A Library for Multilingual Text Processing
Naoto Takahashi - National Institute of Advanced Industrial Science and Technology

Intended Audience: Software Engineers

Session Level: Intermediate

We have developed a software library to multilingualize application programs on Unix/Linux systems. Our library, named "the m17n (=multilingualization) library", provides functions necessary to process multilingual characters and scripts. Currently the m17n library can display 43 (out of 50 supported in Unicode 4.0) scripts correctly and provides 41 input methods for various languages and scripts.

This paper describes the design of the m17n library and the database it uses, and shows some examples. The m17n library is a natural extension of the legacy C library and the X library, so it is easy to be learnt by developers.

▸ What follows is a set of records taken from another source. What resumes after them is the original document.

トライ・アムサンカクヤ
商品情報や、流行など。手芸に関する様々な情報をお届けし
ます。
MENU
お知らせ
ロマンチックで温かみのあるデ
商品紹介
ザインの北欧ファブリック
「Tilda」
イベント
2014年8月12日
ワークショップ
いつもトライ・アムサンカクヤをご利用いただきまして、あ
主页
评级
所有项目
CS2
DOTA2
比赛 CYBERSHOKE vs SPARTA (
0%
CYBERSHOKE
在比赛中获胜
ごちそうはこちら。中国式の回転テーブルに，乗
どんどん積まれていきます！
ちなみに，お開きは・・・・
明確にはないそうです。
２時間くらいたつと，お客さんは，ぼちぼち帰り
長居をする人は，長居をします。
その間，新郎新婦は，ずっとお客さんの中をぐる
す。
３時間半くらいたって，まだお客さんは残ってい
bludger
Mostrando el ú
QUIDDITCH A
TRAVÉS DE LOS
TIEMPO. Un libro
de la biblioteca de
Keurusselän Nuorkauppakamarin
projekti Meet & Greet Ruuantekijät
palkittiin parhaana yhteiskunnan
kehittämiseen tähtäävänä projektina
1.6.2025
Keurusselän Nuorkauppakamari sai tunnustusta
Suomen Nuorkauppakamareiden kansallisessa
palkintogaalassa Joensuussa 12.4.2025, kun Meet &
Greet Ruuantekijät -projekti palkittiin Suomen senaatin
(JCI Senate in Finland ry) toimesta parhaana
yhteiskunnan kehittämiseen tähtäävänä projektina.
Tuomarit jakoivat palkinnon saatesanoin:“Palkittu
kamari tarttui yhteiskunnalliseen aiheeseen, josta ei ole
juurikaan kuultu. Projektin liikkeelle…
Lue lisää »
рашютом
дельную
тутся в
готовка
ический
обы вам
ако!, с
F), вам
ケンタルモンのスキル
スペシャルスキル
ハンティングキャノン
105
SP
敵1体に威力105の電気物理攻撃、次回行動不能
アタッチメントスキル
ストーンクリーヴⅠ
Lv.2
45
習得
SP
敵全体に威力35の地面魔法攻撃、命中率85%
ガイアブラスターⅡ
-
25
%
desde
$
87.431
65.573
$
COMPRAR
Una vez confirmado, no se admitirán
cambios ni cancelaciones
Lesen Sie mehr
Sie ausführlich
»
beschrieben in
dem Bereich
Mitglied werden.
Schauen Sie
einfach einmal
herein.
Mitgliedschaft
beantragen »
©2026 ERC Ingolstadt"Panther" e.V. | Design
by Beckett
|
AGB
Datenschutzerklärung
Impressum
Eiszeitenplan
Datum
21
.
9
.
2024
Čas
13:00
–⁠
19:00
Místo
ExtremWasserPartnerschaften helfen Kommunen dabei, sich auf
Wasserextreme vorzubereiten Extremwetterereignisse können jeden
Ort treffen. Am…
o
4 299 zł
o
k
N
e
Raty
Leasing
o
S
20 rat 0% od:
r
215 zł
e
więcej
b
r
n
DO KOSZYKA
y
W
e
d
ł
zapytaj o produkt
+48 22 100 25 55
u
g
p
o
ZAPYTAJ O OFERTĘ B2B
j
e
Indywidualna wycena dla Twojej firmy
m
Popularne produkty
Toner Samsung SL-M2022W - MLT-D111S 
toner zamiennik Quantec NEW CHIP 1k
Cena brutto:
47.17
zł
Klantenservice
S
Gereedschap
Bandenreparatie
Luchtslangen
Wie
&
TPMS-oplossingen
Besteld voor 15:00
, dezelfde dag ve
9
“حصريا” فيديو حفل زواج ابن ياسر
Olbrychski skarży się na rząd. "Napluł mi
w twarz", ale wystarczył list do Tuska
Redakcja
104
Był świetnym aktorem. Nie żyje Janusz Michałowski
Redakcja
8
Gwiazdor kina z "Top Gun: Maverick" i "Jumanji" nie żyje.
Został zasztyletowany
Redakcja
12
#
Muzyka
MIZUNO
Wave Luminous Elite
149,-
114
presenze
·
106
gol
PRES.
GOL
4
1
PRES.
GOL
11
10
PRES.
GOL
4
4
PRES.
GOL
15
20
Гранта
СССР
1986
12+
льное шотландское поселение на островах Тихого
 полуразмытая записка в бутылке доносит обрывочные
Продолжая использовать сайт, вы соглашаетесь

The m17n library itself is language independent. Language dependent information is isolated in the m17n database, thus it is easy to add supports for new languages and scripts. The m17n library provides a huge character code space (0x0 .. 0x3FFFFF), whose first 1-bit space is allocated to the Unicode characters of the same code space.

The m17n library is released as open source software under the GNU Lesser General Public License and can be obtained from http://www.m17n.org/m17n-lib .Developers of internationalized or multilingualized applications can leave multilingual processing to our library and concentrate on the main purpose of their programs.

Developers who have to localize applications for minority languages can also benefit from the library.